白石氏は「政権は女性ファッション誌『VERY(ヴェリィ)』3月号が憲法問題を扱うことを事前につかんで出版社に攻撃を仕掛けてきた。朝日新聞の誤報への今のバッシングはそのメディア攻撃の象徴といえるだろう。大変な権力の行使がすすんでいるときに一番怖いのは記者が萎縮してしまうこと。記者がより力を発揮するために、外から励ますことも必要だし、政権監視も一社でがんばるのでなく、志あるジャーナリズムが手を組んで70年前の悲惨さを繰り返さない行動を取ることが必要ではないか」と述べました。
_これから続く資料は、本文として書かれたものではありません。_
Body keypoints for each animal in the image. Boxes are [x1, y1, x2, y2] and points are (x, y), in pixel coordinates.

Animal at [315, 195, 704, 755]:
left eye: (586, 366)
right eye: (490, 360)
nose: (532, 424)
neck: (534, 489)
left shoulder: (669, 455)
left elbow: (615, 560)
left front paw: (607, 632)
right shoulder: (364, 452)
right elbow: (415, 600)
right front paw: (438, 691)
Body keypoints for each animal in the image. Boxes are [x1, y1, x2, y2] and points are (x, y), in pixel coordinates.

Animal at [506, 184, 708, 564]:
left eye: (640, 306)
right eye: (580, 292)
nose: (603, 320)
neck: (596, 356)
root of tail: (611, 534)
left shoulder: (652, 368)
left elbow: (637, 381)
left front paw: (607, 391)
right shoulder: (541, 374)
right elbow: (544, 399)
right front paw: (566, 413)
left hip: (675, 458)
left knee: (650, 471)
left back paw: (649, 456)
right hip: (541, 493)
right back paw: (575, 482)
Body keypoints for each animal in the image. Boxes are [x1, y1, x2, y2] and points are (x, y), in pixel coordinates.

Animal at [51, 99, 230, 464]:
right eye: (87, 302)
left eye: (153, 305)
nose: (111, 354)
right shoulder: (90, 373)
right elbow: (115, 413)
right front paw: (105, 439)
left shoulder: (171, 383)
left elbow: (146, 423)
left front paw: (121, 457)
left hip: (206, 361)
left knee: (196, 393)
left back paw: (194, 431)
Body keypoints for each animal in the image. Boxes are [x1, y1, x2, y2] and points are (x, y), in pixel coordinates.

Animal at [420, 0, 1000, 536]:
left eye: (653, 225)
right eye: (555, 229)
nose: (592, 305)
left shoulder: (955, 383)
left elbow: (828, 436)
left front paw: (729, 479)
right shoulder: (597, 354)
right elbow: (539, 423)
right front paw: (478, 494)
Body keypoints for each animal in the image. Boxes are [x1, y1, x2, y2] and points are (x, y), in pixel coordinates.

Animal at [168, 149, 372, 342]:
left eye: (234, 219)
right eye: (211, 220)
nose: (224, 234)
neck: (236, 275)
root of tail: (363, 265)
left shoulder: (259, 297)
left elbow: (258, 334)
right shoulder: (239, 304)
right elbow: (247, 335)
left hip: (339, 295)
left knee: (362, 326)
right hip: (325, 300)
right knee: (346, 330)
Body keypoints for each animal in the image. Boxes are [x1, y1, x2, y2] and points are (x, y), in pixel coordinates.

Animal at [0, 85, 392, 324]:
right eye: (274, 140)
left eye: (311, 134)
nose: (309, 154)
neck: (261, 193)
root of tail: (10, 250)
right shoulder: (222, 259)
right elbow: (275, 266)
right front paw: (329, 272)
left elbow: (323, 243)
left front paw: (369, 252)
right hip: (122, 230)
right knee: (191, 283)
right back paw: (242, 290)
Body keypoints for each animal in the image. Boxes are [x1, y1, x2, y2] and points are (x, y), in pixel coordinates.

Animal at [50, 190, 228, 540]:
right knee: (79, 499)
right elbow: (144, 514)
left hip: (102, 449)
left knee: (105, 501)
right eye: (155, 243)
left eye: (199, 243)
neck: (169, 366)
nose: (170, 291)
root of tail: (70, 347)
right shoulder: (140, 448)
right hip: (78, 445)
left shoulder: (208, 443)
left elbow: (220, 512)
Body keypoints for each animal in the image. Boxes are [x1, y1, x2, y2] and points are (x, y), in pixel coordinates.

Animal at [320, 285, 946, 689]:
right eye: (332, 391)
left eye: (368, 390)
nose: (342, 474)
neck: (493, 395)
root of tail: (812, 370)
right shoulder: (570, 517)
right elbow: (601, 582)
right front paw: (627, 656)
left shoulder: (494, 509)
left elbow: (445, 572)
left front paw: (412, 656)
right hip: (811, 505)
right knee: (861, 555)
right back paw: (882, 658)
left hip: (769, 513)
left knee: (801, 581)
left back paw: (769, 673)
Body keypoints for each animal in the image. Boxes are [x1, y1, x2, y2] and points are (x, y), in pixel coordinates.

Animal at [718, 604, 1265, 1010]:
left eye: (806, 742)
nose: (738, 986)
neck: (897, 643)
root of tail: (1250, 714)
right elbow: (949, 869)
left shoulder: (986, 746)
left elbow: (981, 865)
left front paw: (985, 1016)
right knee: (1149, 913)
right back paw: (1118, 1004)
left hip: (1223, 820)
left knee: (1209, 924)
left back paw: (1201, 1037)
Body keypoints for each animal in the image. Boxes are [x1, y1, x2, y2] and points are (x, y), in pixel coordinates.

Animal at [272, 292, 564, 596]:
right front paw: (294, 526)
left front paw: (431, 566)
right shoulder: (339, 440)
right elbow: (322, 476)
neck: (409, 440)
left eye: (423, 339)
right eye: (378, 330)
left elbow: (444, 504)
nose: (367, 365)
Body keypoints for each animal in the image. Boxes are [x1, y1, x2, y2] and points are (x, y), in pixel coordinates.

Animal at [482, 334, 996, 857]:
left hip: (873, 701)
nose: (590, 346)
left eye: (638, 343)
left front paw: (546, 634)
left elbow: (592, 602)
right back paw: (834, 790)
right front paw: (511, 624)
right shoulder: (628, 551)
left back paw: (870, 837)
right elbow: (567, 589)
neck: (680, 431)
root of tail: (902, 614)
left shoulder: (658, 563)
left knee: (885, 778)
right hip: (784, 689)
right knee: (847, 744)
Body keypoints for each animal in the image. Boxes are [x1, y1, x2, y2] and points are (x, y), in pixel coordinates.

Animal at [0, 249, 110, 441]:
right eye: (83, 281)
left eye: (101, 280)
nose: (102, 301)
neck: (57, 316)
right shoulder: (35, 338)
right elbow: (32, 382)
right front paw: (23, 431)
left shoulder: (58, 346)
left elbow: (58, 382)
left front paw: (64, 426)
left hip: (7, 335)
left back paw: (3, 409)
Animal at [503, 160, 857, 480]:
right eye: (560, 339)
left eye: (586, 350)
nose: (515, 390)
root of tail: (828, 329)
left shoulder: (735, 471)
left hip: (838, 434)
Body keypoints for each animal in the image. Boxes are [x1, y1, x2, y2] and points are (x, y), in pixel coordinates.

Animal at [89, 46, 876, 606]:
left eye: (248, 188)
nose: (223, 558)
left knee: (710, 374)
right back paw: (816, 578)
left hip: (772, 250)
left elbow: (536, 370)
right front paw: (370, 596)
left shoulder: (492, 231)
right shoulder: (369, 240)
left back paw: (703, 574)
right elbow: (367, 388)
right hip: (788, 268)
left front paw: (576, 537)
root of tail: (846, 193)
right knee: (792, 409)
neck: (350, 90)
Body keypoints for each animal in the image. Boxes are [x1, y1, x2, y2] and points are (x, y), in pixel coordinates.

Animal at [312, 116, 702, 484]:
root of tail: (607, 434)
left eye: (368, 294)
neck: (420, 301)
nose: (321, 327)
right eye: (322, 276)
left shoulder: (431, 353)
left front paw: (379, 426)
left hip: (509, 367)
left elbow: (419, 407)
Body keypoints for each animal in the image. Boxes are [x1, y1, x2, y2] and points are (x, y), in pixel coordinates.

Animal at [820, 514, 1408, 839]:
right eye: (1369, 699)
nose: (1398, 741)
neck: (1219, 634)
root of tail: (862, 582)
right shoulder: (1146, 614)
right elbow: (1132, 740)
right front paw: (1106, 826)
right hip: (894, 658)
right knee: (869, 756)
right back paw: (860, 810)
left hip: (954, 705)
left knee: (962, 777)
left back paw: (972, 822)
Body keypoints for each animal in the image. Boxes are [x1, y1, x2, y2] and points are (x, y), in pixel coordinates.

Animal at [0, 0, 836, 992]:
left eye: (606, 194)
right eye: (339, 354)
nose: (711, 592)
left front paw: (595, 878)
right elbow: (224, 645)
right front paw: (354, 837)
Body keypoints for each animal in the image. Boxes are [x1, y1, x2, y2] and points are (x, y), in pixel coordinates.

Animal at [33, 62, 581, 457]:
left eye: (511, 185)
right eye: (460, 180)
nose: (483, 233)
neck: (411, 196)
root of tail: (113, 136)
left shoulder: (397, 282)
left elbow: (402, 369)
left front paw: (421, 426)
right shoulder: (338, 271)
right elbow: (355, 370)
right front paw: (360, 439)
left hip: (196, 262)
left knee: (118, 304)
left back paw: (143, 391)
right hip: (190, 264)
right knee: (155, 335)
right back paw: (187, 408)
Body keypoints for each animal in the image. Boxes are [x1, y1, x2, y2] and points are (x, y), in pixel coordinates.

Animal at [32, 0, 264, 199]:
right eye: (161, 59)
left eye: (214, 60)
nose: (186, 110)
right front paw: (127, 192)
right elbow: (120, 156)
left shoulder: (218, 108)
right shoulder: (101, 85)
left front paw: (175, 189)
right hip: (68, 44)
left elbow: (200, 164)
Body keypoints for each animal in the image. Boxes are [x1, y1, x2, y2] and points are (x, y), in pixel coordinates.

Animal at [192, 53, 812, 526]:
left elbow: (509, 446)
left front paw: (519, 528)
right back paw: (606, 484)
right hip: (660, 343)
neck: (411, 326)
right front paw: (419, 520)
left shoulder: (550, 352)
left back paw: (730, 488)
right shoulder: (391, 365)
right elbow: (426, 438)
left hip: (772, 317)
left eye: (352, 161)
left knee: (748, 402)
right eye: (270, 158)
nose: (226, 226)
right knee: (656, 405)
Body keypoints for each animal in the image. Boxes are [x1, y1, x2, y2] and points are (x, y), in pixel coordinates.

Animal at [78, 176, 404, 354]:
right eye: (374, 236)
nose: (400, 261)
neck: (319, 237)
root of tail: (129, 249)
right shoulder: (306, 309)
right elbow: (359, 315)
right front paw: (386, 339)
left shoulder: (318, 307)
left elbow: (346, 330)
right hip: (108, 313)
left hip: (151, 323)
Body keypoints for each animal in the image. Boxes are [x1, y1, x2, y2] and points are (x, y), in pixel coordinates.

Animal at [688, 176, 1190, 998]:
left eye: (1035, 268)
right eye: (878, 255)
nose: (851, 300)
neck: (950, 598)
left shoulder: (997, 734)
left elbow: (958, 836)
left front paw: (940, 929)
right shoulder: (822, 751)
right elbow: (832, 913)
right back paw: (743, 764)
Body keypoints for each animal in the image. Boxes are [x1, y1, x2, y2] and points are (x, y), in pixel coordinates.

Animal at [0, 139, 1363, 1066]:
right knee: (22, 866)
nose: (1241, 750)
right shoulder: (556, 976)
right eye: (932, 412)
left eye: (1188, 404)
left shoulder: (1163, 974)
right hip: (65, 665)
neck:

女性ファッション誌『VERY(ヴェリィ)』というのは、我が家の女家族に聞いてもその雑誌そのものを知りませんが、圧力をかけた“政権”というのは何でしょうか? これは内容が分からないのでパスします。(“VERY 憲法”で検索しましたら、らしきものが出て来ました)。
朝日新聞の誤報に対するバッシングは、政権でなく同業メディアが行っているのです。前段に“政権”の一言を置くことによって、あたかも朝日を“政権”がバッシングしているかの如き印象を与えようとしているのだと思います。
今まで朝日新聞にバッシングされ続けたのが“政権”です。
「志あるジャーナリズムが手を組んで」
というのは、やってみたらどうですか? さすがの毎日や中日も、与しないと思いますよ。

同じ「しんぶん赤旗」には下の記事があります。
2014年8月12日(火)
http://www.jcp.or.jp/akahata/aik14/2014-08-12/2014081202_01_1.html
河野談話の真実性揺るがぬ
小池氏、「朝日」検証報道で主張
フジテレビ番組「慰安婦」問題で討論

日本共産党の小池晃副委員長は10日放送のフジテレビ番組「新報道2001」に出演し、「朝日」が掲載した旧日本軍「慰安婦」問題の検証記事などをめぐって自民党の萩生田光一総裁特別補佐、日本維新の会の橋下徹代表(大阪市長)らと討論しました。(中略)小池氏は、吉田証言の問題について「信憑(しんぴょう)性がないことははっきりしている」と指摘した上で、その証言の取り消しによって強制性をすべて否定するような言動を批判しました。(後略)

 

以上、「世界」も「赤旗」も、そして大もとの「朝日」も、今後はこの方向で行くようです。